**Dataset**
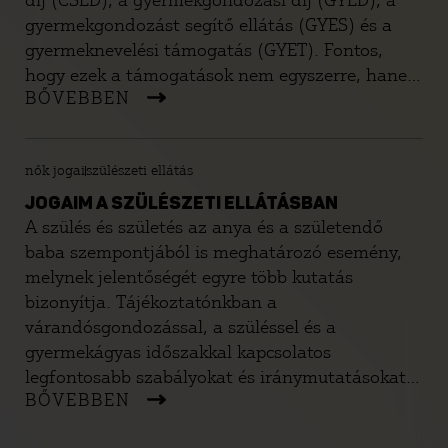
díj (CSED), a gyermekgondozási díj (GYED), a
gyermekgondozást segítő ellátás (GYES) és a
gyermeknevelési támogatás (GYET). Fontos,
hogy ezek a támogatások nem egyszerre, hanem
BŐVEBBEN
egymás után járnak és az összegük egyre
csökken, ahogy a gyerek nő. Tájékoztatónkból
kiderül, hogy kinek, mikor és mennyi ideig
nők jogai
szülészeti ellátás
járnak ezek az ellátások, hogyan kell igényelni
őket, és milyen egyéb szabályok vonatkoznak
JOGAIM A SZÜLÉSZETI ELLÁTÁSBAN
rájuk.
A szülés és születés az anya és a születendő
baba szempontjából is meghatározó esemény,
melynek jelentőségét egyre több kutatás
bizonyítja. Tájékoztatónkban a
várandósgondozással, a szüléssel és a
gyermekágyas időszakkal kapcsolatos
legfontosabb szabályokat és iránymutatásokat
BŐVEBBEN
gyűjtöttük össze. Gyakorlati tanácsokkal is
igyekszünk segíteni, hogy az ellátás során végig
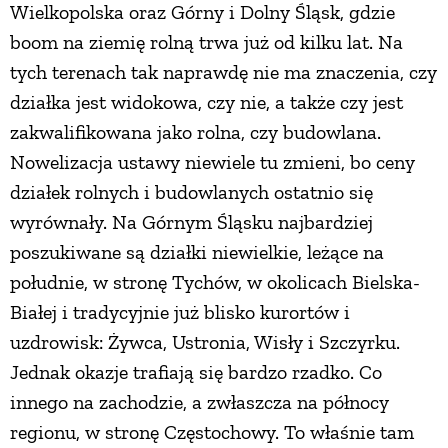
Wielkopolska oraz Górny i Dolny Śląsk, gdzie
boom na ziemię rolną trwa już od kilku lat. Na
tych terenach tak naprawdę nie ma znaczenia, czy
działka jest widokowa, czy nie, a także czy jest
zakwalifikowana jako rolna, czy budowlana.
Nowelizacja ustawy niewiele tu zmieni, bo ceny
działek rolnych i budowlanych ostatnio się
wyrównały. Na Górnym Śląsku najbardziej
poszukiwane są działki niewielkie, leżące na
południe, w stronę Tychów, w okolicach Bielska-
Białej i tradycyjnie już blisko kurortów i
uzdrowisk: Żywca, Ustronia, Wisły i Szczyrku.
Jednak okazje trafiają się bardzo rzadko. Co
innego na zachodzie, a zwłaszcza na północy
regionu, w stronę Częstochowy. To właśnie tam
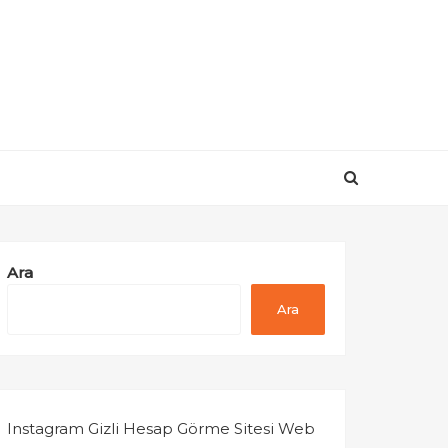
Ara
Ara
Instagram Gizli Hesap Görme Sitesi Web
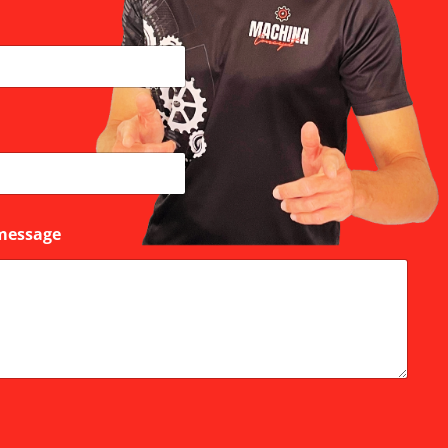
message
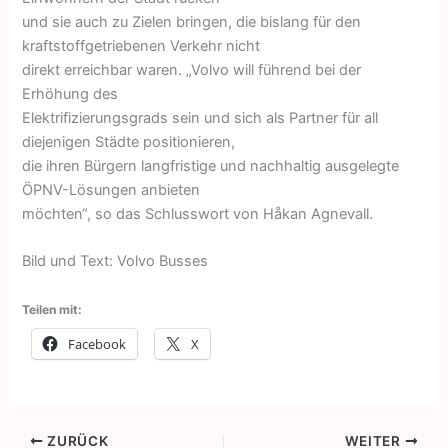
und sie auch zu Zielen bringen, die bislang für den
kraftstoffgetriebenen Verkehr nicht
direkt erreichbar waren. „Volvo will führend bei der
Erhöhung des
Elektrifizierungsgrads sein und sich als Partner für all
diejenigen Städte positionieren,
die ihren Bürgern langfristige und nachhaltig ausgelegte
ÖPNV-Lösungen anbieten
möchten“, so das Schlusswort von Håkan Agnevall.
Bild und Text: Volvo Busses
Teilen mit:
Facebook
X
ZURÜCK
WEITER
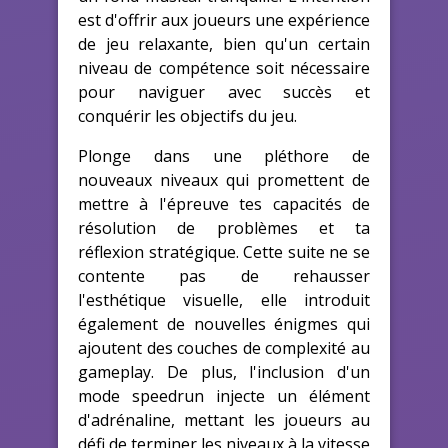
est d'offrir aux joueurs une expérience
de jeu relaxante, bien qu'un certain
niveau de compétence soit nécessaire
pour naviguer avec succès et
conquérir les objectifs du jeu.
Plonge dans une pléthore de
nouveaux niveaux qui promettent de
mettre à l'épreuve tes capacités de
résolution de problèmes et ta
réflexion stratégique. Cette suite ne se
contente pas de rehausser
l'esthétique visuelle, elle introduit
également de nouvelles énigmes qui
ajoutent des couches de complexité au
gameplay. De plus, l'inclusion d'un
mode speedrun injecte un élément
d'adrénaline, mettant les joueurs au
défi de terminer les niveaux à la vitesse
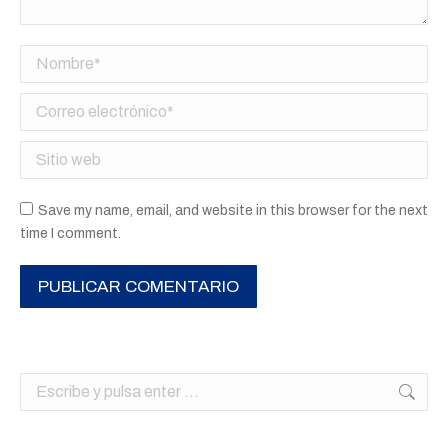
Nombre *
Correo electrónico *
Sitio web
Save my name, email, and website in this browser for the next
time I comment.
PUBLICAR COMENTARIO
Buscar:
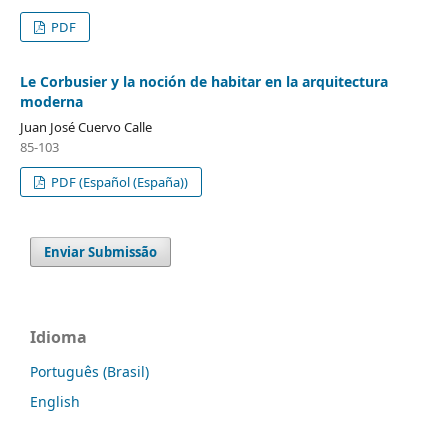
PDF
Le Corbusier y la noción de habitar en la arquitectura
moderna
Juan José Cuervo Calle
85-103
PDF (Español (España))
Enviar Submissão
Idioma
Português (Brasil)
English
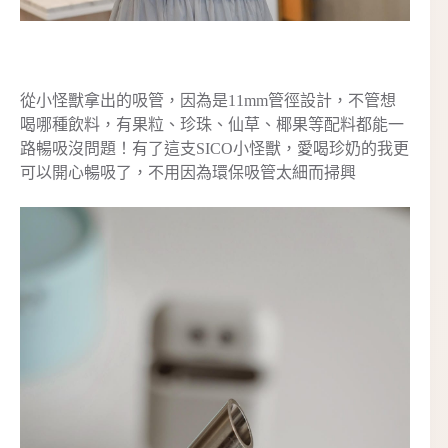
從小怪獸拿出的吸管，因為是11mm管徑設計，不管想
喝哪種飲料，有果粒、珍珠、仙草、椰果等配料都能一
路暢吸沒問題！有了這支SICO小怪獸，愛喝珍奶的我更
可以開心暢吸了，不用因為環保吸管太細而掃興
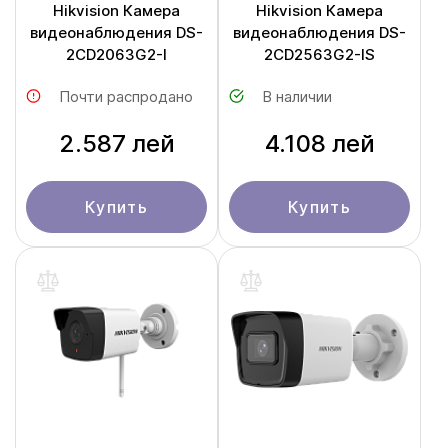
Hikvision Камера
Hikvision Камера
видеонаблюдения DS-
видеонаблюдения DS-
2CD2063G2-I
2CD2563G2-IS
Почти распродано
В наличии
2.587 лей
4.108 лей
Купить
Купить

**Aim of the task**
Count the lines in the entries that contain the string "ezek", treating uppercase and lowercase as different, and give only the number.

**Your response**
2